Microsoft has developed AccountGuard as a part of a broader response under the Defending Democracy Initiative, a program to defend against growing threats of foreign interference in the country’s democratic processes in Australia and around the world. After the well-publicised allegations of foreign-sponsored interference in the United States 2016 Presidential elections, multiple additional reports have presented other attempts by nations, individuals and entities to damage, attack, and undermine the critical democratic infrastructure and institutions.

The Australian Government has responded by offering the AccountGuard service at no cost to political parties and candidates who use Microsoft Office 365. AccountGuard provides notifications about any cyber threats which include attacks by known foreign nations, personal accounts of the political organisations’ staff and leaders, and across email systems used by eligible organisations.

Microsoft AccountGuard is now available to all political candidates, campaign offices, and parties which operate on a state or national level. It is also being made available for eligible Think Tanks and other associated entities. If you or your organisation is eligible to install Microsoft AccountGuard, you can go to https://www.microsoft.com/accountguard to ask for an invitation to learn more or enroll. Australia now joins the United States, India, Canada, Ireland, the United Kingdom, and 12 more European countries in having access to this security service.

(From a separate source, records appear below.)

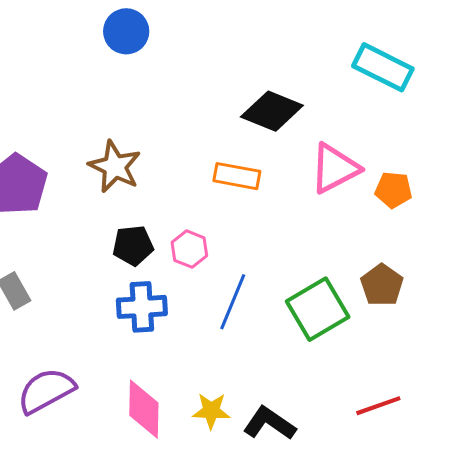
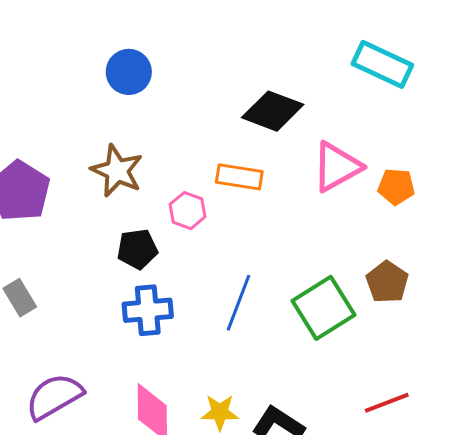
blue circle: (126, 31) -> (129, 72), moved
pink hexagon: (189, 249) -> (188, 211), moved

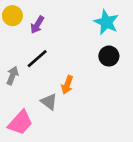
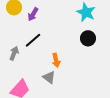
orange arrow: (67, 85) -> (56, 60), turned -32
gray triangle: (49, 102) -> (49, 77), moved

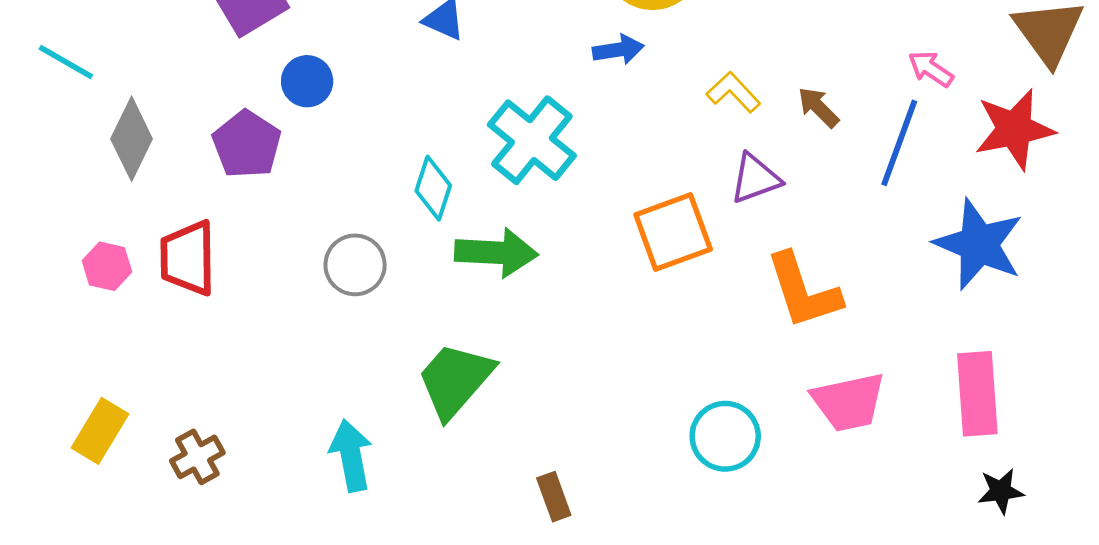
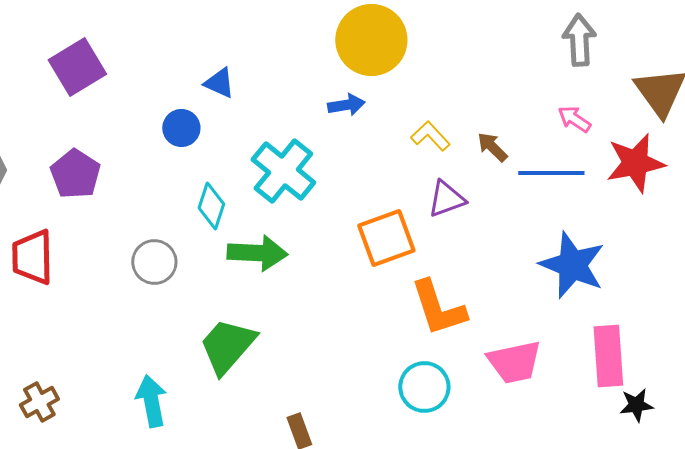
blue circle: (307, 81) -> (181, 128), moved
blue line: (899, 143) -> (551, 173), turned 70
blue star: (979, 244) -> (572, 265), moved
orange L-shape: (803, 291) -> (438, 308), moved
black star: (1001, 491) -> (636, 405), moved

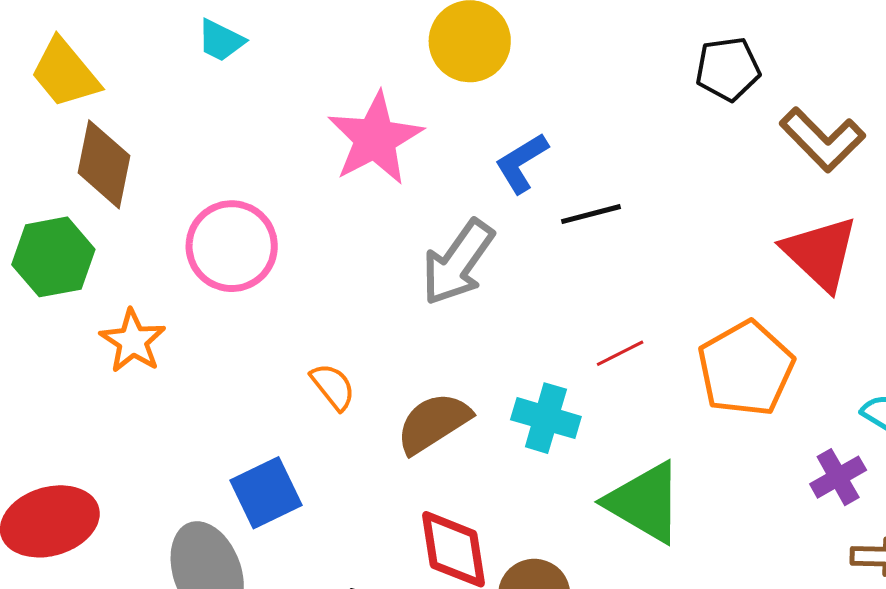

From Microsoft, “while AccountGuard does not replace existing security solutions and best practice, it is a useful tool in political parties’ kitbags to protect them and their candidates from unwanted interference.”

From Microsoft’s Website

Microsoft AccountGuard is a new security service offered at no additional cost to customers in the political space. The service is designed to help these highly targeted customers protect themselves from cybersecurity threats.

Specifically, the service provides:

  • Best practices and security guidance specific to those in the political space.
  • Access to cybersecurity webinars and workshops.
  • Notification in the event of a verifiable threat or compromise by a known nation-state actor against the participant’s O365 account.
  • Notification to both the organisation and, where possible, the impacted individual if a registered Hotmail.com or Outlook.com account associated with the organisation is verifiably threatened or compromised by a known nation-state actor.
  • Recommendations to the participating organisation for remediation, if a compromise is confirmed.
  • A direct line to Microsoft’s Defending Democracy Program team.